The EITC is not a very generous benefit in some ways; it’s actually about what you would get if you were on welfare in the average state for an entire year. But yet that lump sum of three or four thousand dollars — a sum low wage workers see as their reward for playing by the rules — is tremendously meaningful for people. If you ask a typical mother in a low income community what good mothering means, she’ll most likely say “providing; working hard.” She’ll talk about playing by the rules and she’ll talk a lot about work. As we try to make work pay, I think we begin to really cash in on the promise we’ve made Americans about what work is supposed to do, and Americans seem enormously responsive. The challenge, now that especially so many poor single parents have chosen to play by the rules in the wake of welfare reform, is to continue to keep that promise to make work pay. And not just for single mothers, but for the men that father their children too. And more and more, the real challenge is going to be to make work available.

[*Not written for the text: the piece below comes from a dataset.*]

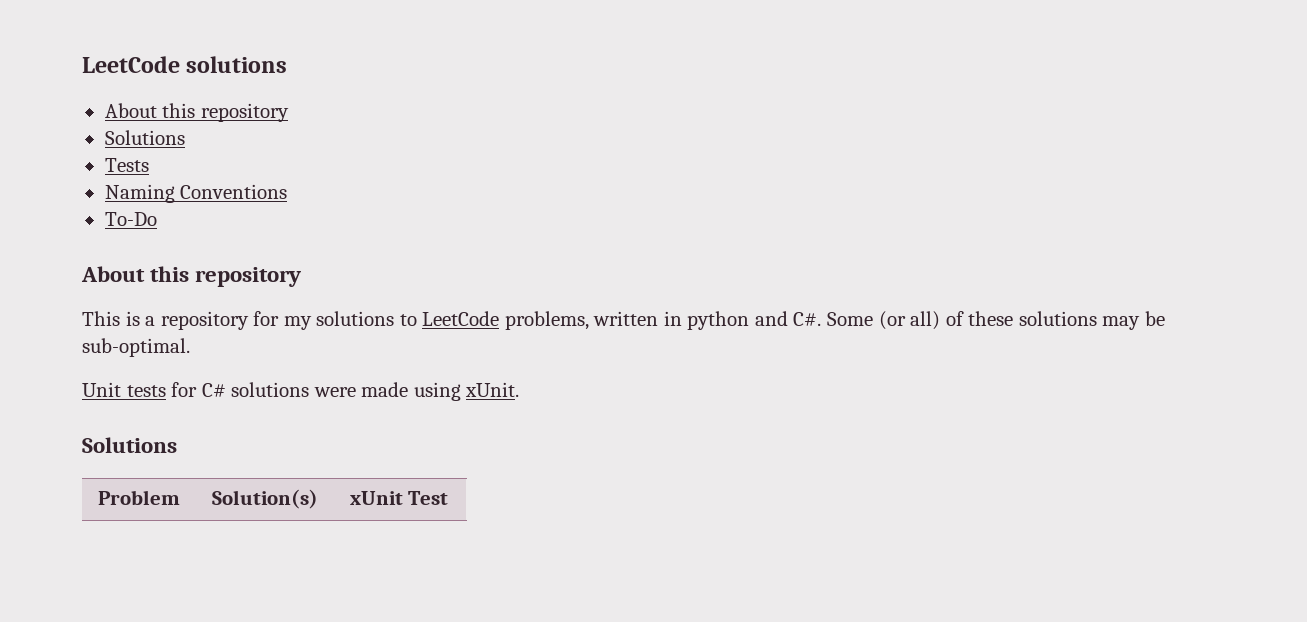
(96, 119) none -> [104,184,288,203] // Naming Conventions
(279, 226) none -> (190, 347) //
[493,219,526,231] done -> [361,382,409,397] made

Q. Anything else you’d like to add?

Edin: One of the most exciting things that I’ve been involved with over the last ten years – something that I think really captures what the Kennedy School is about – is the opportunity to do mixed method research. For example, I’ve been involved in doing work on the federal Moving to Opportunity experiment, which gives people in highly distressed public housing the opportunity to move to a low poverty neighborhood.

Survey researchers, including researchers here at Harvard, have been following these families to see how they’re doing. We’ve been not only surveying them but we’ve also been going to their households, accompanying them on their daily routines, following their kids into the classroom, talking to them about their daily lives and their hopes and dreams for the future, really looking at how they search for jobs and connect with employers, and what those experiences are like.

I think by combining the more in-depth, qualitative techniques with the more standard survey techniques, we can learn a tremendous amount about how policy really works on the ground. We don’t have to imagine why a policy did or didn’t work, we can actually follow people through their experiences in living with that policy and see what happens. That’s something that hasn’t been done much before and I think it has tremendous promise.